Which detail distinguishes Honda's K-Series Engines from the B-Series family of the '90s?
The same thing that delivers the muscular power of your legs to the wheels of your bike - a chain.
This part connects the crankshaft with the valve train and also powers the oil pump.
Classic B-Series motors are equipped with a rubber belt that takes on this job. While it's cheaper to build engines driven by a timing belt, you'll also run the risk that this belt snaps off and breaks the entire motor.
That's why timing belts get replaced after some 60,000 - 105,000 miles.
Now let's have a closer look at the timing chain, which you can find among all K-Series engines.
The major difference is the material they're made of - metal instead of rubber. However the rubber belt produces less noise while the engine is running, but the chain is much stronger and therefore more reliable.
Another difference is the location.
Regular timing belts are usually mounted outside the engine, enclosed by a plastic cover.
Timing chains can be found on the inside, where they're also lubricated with engine oil.
In comparison, belts are cheaper to produce and replace while chains last longer due to their material and structure.

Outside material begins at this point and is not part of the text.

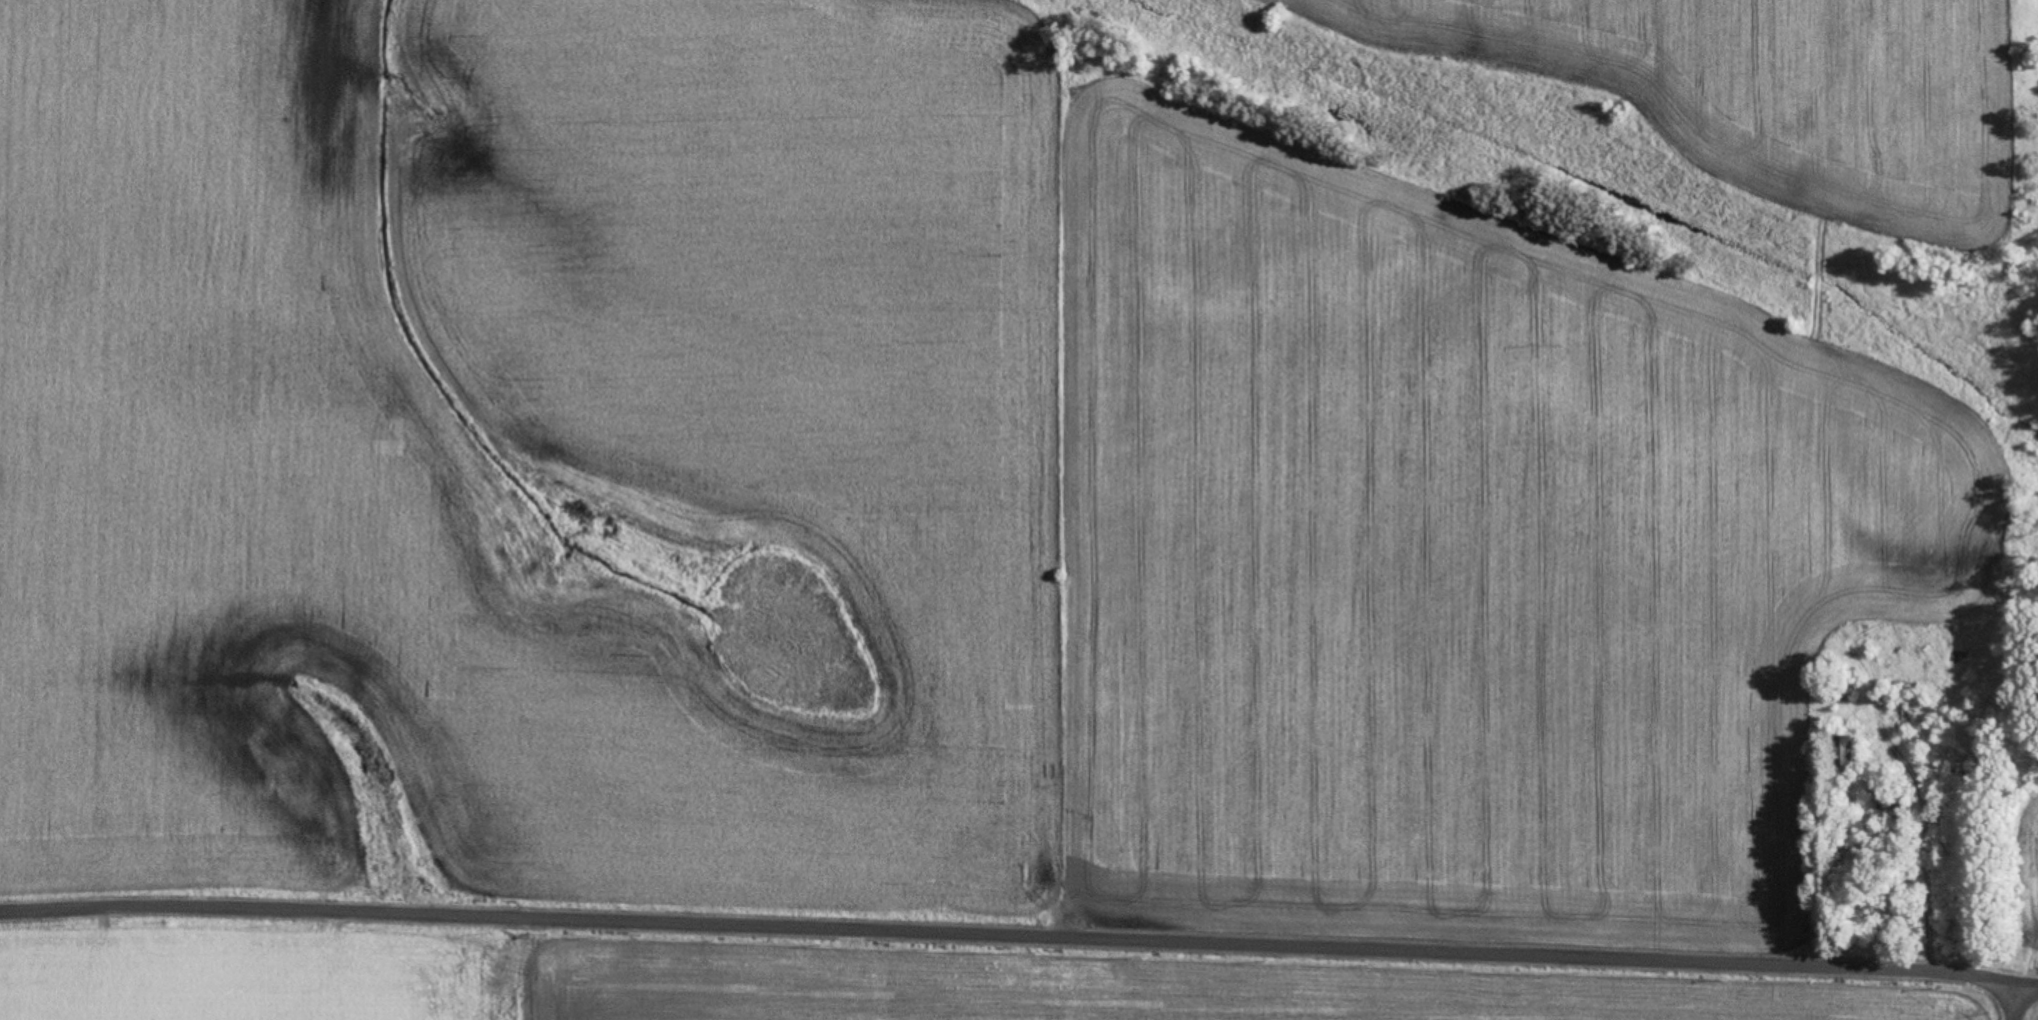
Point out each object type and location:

Do I need to replace the timing chain of my K-Series engine?
According to Honda and many other car manufacturers, the timing chain doesn't have a regular replacement interval.
They are supposed to last beyond the 300,000 km (186,000 mi) mark.
Okay, so we can drive our car guilt-free until we reach a mileage where it falls apart anyway.
Not so fast.
Since the timing chain is such a critical part of the motor, you should include it in your inspection routine every 40,000-60,000 miles.
How do I inspect the timing chain?
There's a simple method that indicates the wear of the chain.
When the crankshaft pulley gets turned until the TDC mark lines up with the pointer on the chaincase, the TDC markers on both camshaft gears must also line up.
If they're off, the timing chain is probably stretched, or better elongated.
If you continue driving your car and the chain wears more, major engine failures such as a loss of power or malfunction error codes can occur.
In the worst case, the chain can skip one or more teeth of the camshaft gears. The entire timing will come off, preventing the motor from running properly.
Since we ran into some VTEC-system issues on one of our K-Swapped Civics, we did this inspection on a K20A2 motor.
To get free sight on the camshaft gears, you need to remove the valve cover.
After disconnecting and unplugging the ignition coils and loosening the cap nuts of the valve cover, you can take it off.
Now crank the engine clockwise by turning the crankshaft pulley with a ratchet until the TDC marks of both cam gears line up and the marker on the crankshaft pulley points to the arrow on the chaincase.
In our case, the culprit of the malfunctioning VTEC system was found.
While the marker on the crankshaft pulley lined up with the pointer on the chaincase, the TDC marks of the camshaft gears were slightly off.
Now we were thrilled to find out if the chain was elongated.
We planned to compare it with a brand-new replacement chain.
Replacing the old timing chain
We had to dismount the crankshaft pulley, chaincase, auto-tensioner, and chain guides to get it out.
Loosening the bolt that secures the pulley was definitely the biggest obstacle since it's tightened with around 245 N⋅m (181 lbs⋅ft).
A guy working at a workshop for agricultural machines supplied us with a proper impact wrench that did the job.
If you don't have such tools, a long enough breaker bar can also convince the pulley bolt to come off. In this case, you need to lock the flywheel with a screwdriver from underneath - otherwise, you'd just turn the crankshaft.
Once the timing chain was out, we put it next to the new one.
The old chain was indeed stretched.
The replacement part was soon installed and everything was put back together.
We repeated the cranking process until all marks lined up.
This was the final result with the new timing chain:
As you can see in the photo, the markers are lined up as they should be.
Since then, the lack of power in the higher rev ranges has disappeared and the motor runs a lot smoother.
As with many other parts of your car, the timing chain should be part of the interval inspections every now and then.
It has been proven that they're not untouched from wear and eventually elongate over time in correlation with timing belts.
If they won't get replaced and the wear increases, major engine failures will occur.
To get a better visual understanding, watch the entire inspection and replacement process in the following video:
3 Comments on “K-Series Timing Chain Inspection & Replacement”
How many miles were on the engine?
I checked my chain when doing new valve cover seal and grommets. Looked about the same as what you had going on, but I can’t remember if the TDC mark was lined up on the crank. Was sitting at about 230k miles by that point, on K20A3.
Think this one was around the 130,000 km mark, so relatively low.
2005 Honda Element.
I replace my head gasket. I did not remove the oil pump drive chain. I did rotate the engine with the head off. I now have a terrible vibration from dead stop on acceleration. Vibration dissipates quickly once car reaches 10 miles an hour. I believe the balance shaft is out of alignment with the timing chain. I also had no marks on my timing chain. My timing gear is lined up but I don’t know if the VVT sprocket was locked or not. How do I check the balance shaft correct position. Engine was not vibrating prior to disassembly.